#### [Excerpt]
Visible to the public Trust The Wire, They Always Told Me!: On Practical Non-Destructive Wire-Tap Attacks Against Ethernet

TitleTrust The Wire, They Always Told Me!: On Practical Non-Destructive Wire-Tap Attacks Against Ethernet
Publication TypeConference Paper
Year of Publication2016
AuthorsSchulz, Matthias, Klapper, Patrick, Hollick, Matthias, Tews, Erik, Katzenbeisser, Stefan
Conference NameProceedings of the 9th ACM Conference on Security & Privacy in Wireless and Mobile Networks
PublisherACM
Conference LocationNew York, NY, USA
ISBN Number978-1-4503-4270-4
KeywordsAttack, composability, Digital signal processing, eavesdropping, Ethernet, FPGA, Metrics, privacy, pubcrawl, Resiliency, Signal processing, signal processing security, tempest
Abstract

Ethernet technology dominates enterprise and home network installations and is present in datacenters as well as parts of the backbone of the Internet. Due to its wireline nature, Ethernet networks are often assumed to intrinsically protect the exchanged data against attacks carried out by eavesdroppers and malicious attackers that do not have physical access to network devices, patch panels and network outlets. In this work, we practically evaluate the possibility of wireless attacks against wired Ethernet installations with respect to resistance against eavesdropping by using off-the-shelf software-defined radio platforms. Our results clearly indicate that twisted-pair network cables radiate enough electromagnetic waves to reconstruct transmitted frames with negligible bit error rates, even when the cables are not damaged at all. Since this allows an attacker to stay undetected, it urges the need for link layer encryption or physical layer security to protect confidentiality.

#### [Data records]
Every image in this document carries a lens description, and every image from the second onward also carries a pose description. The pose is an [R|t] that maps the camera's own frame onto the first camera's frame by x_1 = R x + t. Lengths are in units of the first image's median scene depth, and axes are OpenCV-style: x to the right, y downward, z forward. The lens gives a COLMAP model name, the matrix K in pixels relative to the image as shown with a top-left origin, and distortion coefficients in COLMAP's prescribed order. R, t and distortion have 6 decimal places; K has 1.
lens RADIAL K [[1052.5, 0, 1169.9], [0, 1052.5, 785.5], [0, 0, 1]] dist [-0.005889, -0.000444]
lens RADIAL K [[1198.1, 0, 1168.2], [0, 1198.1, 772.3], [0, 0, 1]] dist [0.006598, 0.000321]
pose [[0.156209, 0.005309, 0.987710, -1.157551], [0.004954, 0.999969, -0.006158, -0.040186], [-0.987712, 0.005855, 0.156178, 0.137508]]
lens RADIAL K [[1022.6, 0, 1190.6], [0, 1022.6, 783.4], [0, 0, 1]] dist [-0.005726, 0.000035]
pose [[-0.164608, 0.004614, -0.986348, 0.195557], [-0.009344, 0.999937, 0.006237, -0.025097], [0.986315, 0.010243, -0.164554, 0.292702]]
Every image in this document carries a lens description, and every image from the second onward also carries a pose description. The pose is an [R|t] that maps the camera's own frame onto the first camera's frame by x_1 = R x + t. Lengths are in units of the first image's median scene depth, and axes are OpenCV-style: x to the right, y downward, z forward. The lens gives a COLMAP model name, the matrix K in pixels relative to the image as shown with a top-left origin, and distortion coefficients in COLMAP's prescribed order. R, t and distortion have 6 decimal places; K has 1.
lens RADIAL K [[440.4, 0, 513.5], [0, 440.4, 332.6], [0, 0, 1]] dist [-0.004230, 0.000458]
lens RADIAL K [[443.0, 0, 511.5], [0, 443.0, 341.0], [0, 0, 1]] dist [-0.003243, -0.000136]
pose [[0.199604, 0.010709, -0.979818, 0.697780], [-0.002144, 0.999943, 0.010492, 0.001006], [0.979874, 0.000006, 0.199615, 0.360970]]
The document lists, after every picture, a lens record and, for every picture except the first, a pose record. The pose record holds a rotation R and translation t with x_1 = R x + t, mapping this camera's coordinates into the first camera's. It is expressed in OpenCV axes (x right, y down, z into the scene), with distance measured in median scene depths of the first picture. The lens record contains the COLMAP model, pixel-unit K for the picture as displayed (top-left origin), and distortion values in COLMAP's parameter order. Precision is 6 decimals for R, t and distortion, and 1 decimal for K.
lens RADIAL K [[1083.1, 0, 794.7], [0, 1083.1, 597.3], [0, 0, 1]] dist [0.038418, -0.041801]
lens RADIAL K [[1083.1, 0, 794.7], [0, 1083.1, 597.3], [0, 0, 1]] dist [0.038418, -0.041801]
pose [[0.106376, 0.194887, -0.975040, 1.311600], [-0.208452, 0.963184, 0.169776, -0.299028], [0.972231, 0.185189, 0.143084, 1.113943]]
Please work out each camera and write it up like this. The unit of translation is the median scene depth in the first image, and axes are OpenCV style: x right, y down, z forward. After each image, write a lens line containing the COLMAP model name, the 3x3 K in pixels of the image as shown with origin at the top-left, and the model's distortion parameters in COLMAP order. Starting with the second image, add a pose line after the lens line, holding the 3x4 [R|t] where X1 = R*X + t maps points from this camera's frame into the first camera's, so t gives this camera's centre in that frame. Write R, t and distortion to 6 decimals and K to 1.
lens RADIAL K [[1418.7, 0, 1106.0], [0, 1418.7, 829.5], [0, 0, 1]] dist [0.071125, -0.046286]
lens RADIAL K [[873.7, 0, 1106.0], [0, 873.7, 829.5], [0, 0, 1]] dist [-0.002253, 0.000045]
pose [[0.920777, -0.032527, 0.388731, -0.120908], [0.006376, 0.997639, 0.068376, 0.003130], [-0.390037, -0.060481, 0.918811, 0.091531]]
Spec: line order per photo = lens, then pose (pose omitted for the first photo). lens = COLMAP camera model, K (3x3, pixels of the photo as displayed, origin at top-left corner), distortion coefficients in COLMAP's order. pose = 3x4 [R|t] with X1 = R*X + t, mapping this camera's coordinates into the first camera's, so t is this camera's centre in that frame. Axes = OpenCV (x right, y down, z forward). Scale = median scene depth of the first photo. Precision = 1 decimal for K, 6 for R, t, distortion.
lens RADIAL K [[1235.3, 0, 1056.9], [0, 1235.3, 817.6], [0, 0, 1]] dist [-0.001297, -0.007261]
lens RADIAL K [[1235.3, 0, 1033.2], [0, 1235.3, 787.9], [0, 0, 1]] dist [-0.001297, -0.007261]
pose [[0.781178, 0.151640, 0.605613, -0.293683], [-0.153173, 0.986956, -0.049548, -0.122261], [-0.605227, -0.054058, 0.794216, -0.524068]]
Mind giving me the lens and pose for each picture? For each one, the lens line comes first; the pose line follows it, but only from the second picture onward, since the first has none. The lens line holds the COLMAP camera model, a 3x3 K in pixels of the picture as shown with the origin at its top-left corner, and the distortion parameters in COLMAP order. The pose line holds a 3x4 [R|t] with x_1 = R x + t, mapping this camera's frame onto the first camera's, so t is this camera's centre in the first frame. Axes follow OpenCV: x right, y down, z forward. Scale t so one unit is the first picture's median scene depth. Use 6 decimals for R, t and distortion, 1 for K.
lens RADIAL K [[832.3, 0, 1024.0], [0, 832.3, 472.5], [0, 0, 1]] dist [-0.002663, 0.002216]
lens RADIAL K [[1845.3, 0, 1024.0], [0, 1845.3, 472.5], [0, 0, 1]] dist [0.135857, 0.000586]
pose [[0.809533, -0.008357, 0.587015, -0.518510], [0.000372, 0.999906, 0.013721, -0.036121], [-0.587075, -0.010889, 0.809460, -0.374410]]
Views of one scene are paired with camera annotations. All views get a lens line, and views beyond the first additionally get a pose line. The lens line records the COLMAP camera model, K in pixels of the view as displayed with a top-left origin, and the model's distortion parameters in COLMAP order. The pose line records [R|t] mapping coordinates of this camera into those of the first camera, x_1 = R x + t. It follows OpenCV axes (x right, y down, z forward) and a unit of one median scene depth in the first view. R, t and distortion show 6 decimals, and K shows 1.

#### [Action item]
Please answer these questions from the page on Ethernet wire-tap attacks:
1. In what year was the paper published?
2. What kind of network cables does the abstract say radiate enough electromagnetic waves to reconstruct transmitted frames?
3. What platforms did the authors use to evaluate wireless attacks against wired Ethernet?
Nothing in the listing is needed here.

#### [Answer for this exercise]
1. 2016
2. Twisted-pair network cables
3. Off-the-shelf software-defined radio platforms